- **PROBLEM STATEMENT**:
Arrange all of the records below as a numbered list, leaving out any blank lines.

(Records from a data collection)
════════════════
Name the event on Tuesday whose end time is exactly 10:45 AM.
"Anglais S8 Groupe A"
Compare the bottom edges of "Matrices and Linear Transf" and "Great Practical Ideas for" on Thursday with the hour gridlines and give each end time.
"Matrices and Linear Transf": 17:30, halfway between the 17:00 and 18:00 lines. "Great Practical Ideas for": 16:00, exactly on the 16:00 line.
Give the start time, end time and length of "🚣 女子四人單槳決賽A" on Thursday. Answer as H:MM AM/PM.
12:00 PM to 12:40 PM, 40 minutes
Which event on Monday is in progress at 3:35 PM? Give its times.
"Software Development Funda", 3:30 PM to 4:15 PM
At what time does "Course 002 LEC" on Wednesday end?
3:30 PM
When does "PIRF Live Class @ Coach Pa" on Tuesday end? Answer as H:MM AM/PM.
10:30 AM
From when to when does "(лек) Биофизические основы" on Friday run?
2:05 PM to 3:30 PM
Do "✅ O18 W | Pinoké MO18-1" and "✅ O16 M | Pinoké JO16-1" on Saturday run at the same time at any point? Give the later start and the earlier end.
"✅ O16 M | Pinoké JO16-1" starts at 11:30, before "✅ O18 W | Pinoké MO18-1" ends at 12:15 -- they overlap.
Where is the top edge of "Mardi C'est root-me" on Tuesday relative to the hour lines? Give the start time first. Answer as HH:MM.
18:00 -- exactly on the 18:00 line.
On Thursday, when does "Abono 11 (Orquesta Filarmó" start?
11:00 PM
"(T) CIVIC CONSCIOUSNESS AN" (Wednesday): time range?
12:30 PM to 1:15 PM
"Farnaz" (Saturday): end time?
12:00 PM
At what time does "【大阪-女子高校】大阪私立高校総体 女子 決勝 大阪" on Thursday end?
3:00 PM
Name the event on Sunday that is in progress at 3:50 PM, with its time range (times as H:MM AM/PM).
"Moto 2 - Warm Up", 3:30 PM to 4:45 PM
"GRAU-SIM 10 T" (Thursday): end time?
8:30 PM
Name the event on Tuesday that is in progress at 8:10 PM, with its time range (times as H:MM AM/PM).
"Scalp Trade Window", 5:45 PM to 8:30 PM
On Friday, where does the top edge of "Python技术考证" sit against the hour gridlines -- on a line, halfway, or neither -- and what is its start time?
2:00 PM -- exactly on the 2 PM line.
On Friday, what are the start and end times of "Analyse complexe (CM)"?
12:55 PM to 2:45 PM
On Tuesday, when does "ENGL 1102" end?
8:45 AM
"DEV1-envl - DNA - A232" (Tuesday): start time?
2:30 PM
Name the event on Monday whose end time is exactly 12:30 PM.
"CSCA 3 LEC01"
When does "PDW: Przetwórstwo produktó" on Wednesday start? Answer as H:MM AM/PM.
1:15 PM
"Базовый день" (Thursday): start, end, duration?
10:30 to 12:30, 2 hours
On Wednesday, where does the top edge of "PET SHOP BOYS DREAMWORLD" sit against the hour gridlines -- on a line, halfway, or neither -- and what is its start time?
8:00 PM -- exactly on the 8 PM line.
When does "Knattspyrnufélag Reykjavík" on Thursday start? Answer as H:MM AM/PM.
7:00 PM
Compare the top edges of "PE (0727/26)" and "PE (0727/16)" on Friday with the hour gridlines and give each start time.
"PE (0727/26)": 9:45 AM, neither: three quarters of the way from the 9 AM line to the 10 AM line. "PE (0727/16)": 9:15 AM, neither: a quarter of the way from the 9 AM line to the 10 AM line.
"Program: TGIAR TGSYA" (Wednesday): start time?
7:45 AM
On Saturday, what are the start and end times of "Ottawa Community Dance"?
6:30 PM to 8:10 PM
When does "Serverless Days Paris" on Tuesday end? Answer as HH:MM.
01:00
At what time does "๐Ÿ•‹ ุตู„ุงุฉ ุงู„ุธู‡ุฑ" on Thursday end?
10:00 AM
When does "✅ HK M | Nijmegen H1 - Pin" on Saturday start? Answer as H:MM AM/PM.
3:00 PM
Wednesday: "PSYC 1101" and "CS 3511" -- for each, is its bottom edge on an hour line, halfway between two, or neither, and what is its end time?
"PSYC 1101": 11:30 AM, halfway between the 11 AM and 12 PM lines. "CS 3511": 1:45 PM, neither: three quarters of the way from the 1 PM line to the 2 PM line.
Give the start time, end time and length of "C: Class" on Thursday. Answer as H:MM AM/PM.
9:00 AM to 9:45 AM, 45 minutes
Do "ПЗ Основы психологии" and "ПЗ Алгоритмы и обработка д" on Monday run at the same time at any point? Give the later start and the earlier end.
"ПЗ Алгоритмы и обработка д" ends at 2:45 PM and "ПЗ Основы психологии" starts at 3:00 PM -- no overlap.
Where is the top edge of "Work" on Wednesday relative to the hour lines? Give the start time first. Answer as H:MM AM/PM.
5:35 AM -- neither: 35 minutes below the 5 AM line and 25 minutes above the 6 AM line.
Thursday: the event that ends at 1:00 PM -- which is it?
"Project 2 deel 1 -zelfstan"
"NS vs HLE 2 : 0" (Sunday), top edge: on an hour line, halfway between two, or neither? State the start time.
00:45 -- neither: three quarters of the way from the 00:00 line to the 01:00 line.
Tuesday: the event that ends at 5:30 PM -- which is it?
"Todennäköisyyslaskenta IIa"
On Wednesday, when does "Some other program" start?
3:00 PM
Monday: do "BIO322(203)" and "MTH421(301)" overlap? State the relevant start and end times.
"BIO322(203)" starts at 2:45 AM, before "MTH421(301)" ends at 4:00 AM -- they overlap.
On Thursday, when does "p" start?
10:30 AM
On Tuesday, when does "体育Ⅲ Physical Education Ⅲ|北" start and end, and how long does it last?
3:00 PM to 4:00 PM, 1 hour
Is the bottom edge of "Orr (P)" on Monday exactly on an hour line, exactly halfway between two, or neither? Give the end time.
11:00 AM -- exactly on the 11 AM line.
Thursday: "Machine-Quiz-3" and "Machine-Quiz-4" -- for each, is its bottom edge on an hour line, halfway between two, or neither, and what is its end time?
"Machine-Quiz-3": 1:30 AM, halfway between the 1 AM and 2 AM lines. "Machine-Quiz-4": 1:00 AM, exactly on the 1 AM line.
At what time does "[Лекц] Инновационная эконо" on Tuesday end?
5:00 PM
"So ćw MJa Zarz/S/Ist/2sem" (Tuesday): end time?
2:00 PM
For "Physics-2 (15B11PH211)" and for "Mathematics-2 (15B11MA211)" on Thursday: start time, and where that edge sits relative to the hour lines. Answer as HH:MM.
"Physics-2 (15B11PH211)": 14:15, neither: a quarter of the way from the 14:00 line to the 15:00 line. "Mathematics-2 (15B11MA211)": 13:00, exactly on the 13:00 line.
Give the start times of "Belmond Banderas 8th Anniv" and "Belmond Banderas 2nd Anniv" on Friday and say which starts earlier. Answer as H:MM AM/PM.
════════════════
- **IN RESPONSE**:
1. Name the event on Tuesday whose end time is exactly 10:45 AM.
2. "Anglais S8 Groupe A"
3. Compare the bottom edges of "Matrices and Linear Transf" and "Great Practical Ideas for" on Thursday with the hour gridlines and give each end time.
4. "Matrices and Linear Transf": 17:30, halfway between the 17:00 and 18:00 lines. "Great Practical Ideas for": 16:00, exactly on the 16:00 line.
5. Give the start time, end time and length of "🚣 女子四人單槳決賽A" on Thursday. Answer as H:MM AM/PM.
6. 12:00 PM to 12:40 PM, 40 minutes
7. Which event on Monday is in progress at 3:35 PM? Give its times.
8. "Software Development Funda", 3:30 PM to 4:15 PM
9. At what time does "Course 002 LEC" on Wednesday end?
10. 3:30 PM
11. When does "PIRF Live Class @ Coach Pa" on Tuesday end? Answer as H:MM AM/PM.
12. 10:30 AM
13. From when to when does "(лек) Биофизические основы" on Friday run?
14. 2:05 PM to 3:30 PM
15. Do "✅ O18 W | Pinoké MO18-1" and "✅ O16 M | Pinoké JO16-1" on Saturday run at the same time at any point? Give the later start and the earlier end.
16. "✅ O16 M | Pinoké JO16-1" starts at 11:30, before "✅ O18 W | Pinoké MO18-1" ends at 12:15 -- they overlap.
17. Where is the top edge of "Mardi C'est root-me" on Tuesday relative to the hour lines? Give the start time first. Answer as HH:MM.
18. 18:00 -- exactly on the 18:00 line.
19. On Thursday, when does "Abono 11 (Orquesta Filarmó" start?
20. 11:00 PM
21. "(T) CIVIC CONSCIOUSNESS AN" (Wednesday): time range?
22. 12:30 PM to 1:15 PM
23. "Farnaz" (Saturday): end time?
24. 12:00 PM
25. At what time does "【大阪-女子高校】大阪私立高校総体 女子 決勝 大阪" on Thursday end?
26. 3:00 PM
27. Name the event on Sunday that is in progress at 3:50 PM, with its time range (times as H:MM AM/PM).
28. "Moto 2 - Warm Up", 3:30 PM to 4:45 PM
29. "GRAU-SIM 10 T" (Thursday): end time?
30. 8:30 PM
31. Name the event on Tuesday that is in progress at 8:10 PM, with its time range (times as H:MM AM/PM).
32. "Scalp Trade Window", 5:45 PM to 8:30 PM
33. On Friday, where does the top edge of "Python技术考证" sit against the hour gridlines -- on a line, halfway, or neither -- and what is its start time?
34. 2:00 PM -- exactly on the 2 PM line.
35. On Friday, what are the start and end times of "Analyse complexe (CM)"?
36. 12:55 PM to 2:45 PM
37. On Tuesday, when does "ENGL 1102" end?
38. 8:45 AM
39. "DEV1-envl - DNA - A232" (Tuesday): start time?
40. 2:30 PM
41. Name the event on Monday whose end time is exactly 12:30 PM.
42. "CSCA 3 LEC01"
43. When does "PDW: Przetwórstwo produktó" on Wednesday start? Answer as H:MM AM/PM.
44. 1:15 PM
45. "Базовый день" (Thursday): start, end, duration?
46. 10:30 to 12:30, 2 hours
47. On Wednesday, where does the top edge of "PET SHOP BOYS DREAMWORLD" sit against the hour gridlines -- on a line, halfway, or neither -- and what is its start time?
48. 8:00 PM -- exactly on the 8 PM line.
49. When does "Knattspyrnufélag Reykjavík" on Thursday start? Answer as H:MM AM/PM.
50. 7:00 PM
51. Compare the top edges of "PE (0727/26)" and "PE (0727/16)" on Friday with the hour gridlines and give each start time.
52. "PE (0727/26)": 9:45 AM, neither: three quarters of the way from the 9 AM line to the 10 AM line. "PE (0727/16)": 9:15 AM, neither: a quarter of the way from the 9 AM line to the 10 AM line.
53. "Program: TGIAR TGSYA" (Wednesday): start time?
54. 7:45 AM
55. On Saturday, what are the start and end times of "Ottawa Community Dance"?
56. 6:30 PM to 8:10 PM
57. When does "Serverless Days Paris" on Tuesday end? Answer as HH:MM.
58. 01:00
59. At what time does "๐Ÿ•‹ ุตู„ุงุฉ ุงู„ุธู‡ุฑ" on Thursday end?
60. 10:00 AM
61. When does "✅ HK M | Nijmegen H1 - Pin" on Saturday start? Answer as H:MM AM/PM.
62. 3:00 PM
63. Wednesday: "PSYC 1101" and "CS 3511" -- for each, is its bottom edge on an hour line, halfway between two, or neither, and what is its end time?
64. "PSYC 1101": 11:30 AM, halfway between the 11 AM and 12 PM lines. "CS 3511": 1:45 PM, neither: three quarters of the way from the 1 PM line to the 2 PM line.
65. Give the start time, end time and length of "C: Class" on Thursday. Answer as H:MM AM/PM.
66. 9:00 AM to 9:45 AM, 45 minutes
67. Do "ПЗ Основы психологии" and "ПЗ Алгоритмы и обработка д" on Monday run at the same time at any point? Give the later start and the earlier end.
68. "ПЗ Алгоритмы и обработка д" ends at 2:45 PM and "ПЗ Основы психологии" starts at 3:00 PM -- no overlap.
69. Where is the top edge of "Work" on Wednesday relative to the hour lines? Give the start time first. Answer as H:MM AM/PM.
70. 5:35 AM -- neither: 35 minutes below the 5 AM line and 25 minutes above the 6 AM line.
71. Thursday: the event that ends at 1:00 PM -- which is it?
72. "Project 2 deel 1 -zelfstan"
73. "NS vs HLE 2 : 0" (Sunday), top edge: on an hour line, halfway between two, or neither? State the start time.
74. 00:45 -- neither: three quarters of the way from the 00:00 line to the 01:00 line.
75. Tuesday: the event that ends at 5:30 PM -- which is it?
76. "Todennäköisyyslaskenta IIa"
77. On Wednesday, when does "Some other program" start?
78. 3:00 PM
79. Monday: do "BIO322(203)" and "MTH421(301)" overlap? State the relevant start and end times.
80. "BIO322(203)" starts at 2:45 AM, before "MTH421(301)" ends at 4:00 AM -- they overlap.
81. On Thursday, when does "p" start?
82. 10:30 AM
83. On Tuesday, when does "体育Ⅲ Physical Education Ⅲ|北" start and end, and how long does it last?
84. 3:00 PM to 4:00 PM, 1 hour
85. Is the bottom edge of "Orr (P)" on Monday exactly on an hour line, exactly halfway between two, or neither? Give the end time.
86. 11:00 AM -- exactly on the 11 AM line.
87. Thursday: "Machine-Quiz-3" and "Machine-Quiz-4" -- for each, is its bottom edge on an hour line, halfway between two, or neither, and what is its end time?
88. "Machine-Quiz-3": 1:30 AM, halfway between the 1 AM and 2 AM lines. "Machine-Quiz-4": 1:00 AM, exactly on the 1 AM line.
89. At what time does "[Лекц] Инновационная эконо" on Tuesday end?
90. 5:00 PM
91. "So ćw MJa Zarz/S/Ist/2sem" (Tuesday): end time?
92. 2:00 PM
93. For "Physics-2 (15B11PH211)" and for "Mathematics-2 (15B11MA211)" on Thursday: start time, and where that edge sits relative to the hour lines. Answer as HH:MM.
94. "Physics-2 (15B11PH211)": 14:15, neither: a quarter of the way from the 14:00 line to the 15:00 line. "Mathematics-2 (15B11MA211)": 13:00, exactly on the 13:00 line.
95. Give the start times of "Belmond Banderas 8th Anniv" and "Belmond Banderas 2nd Anniv" on Friday and say which starts earlier. Answer as H:MM AM/PM.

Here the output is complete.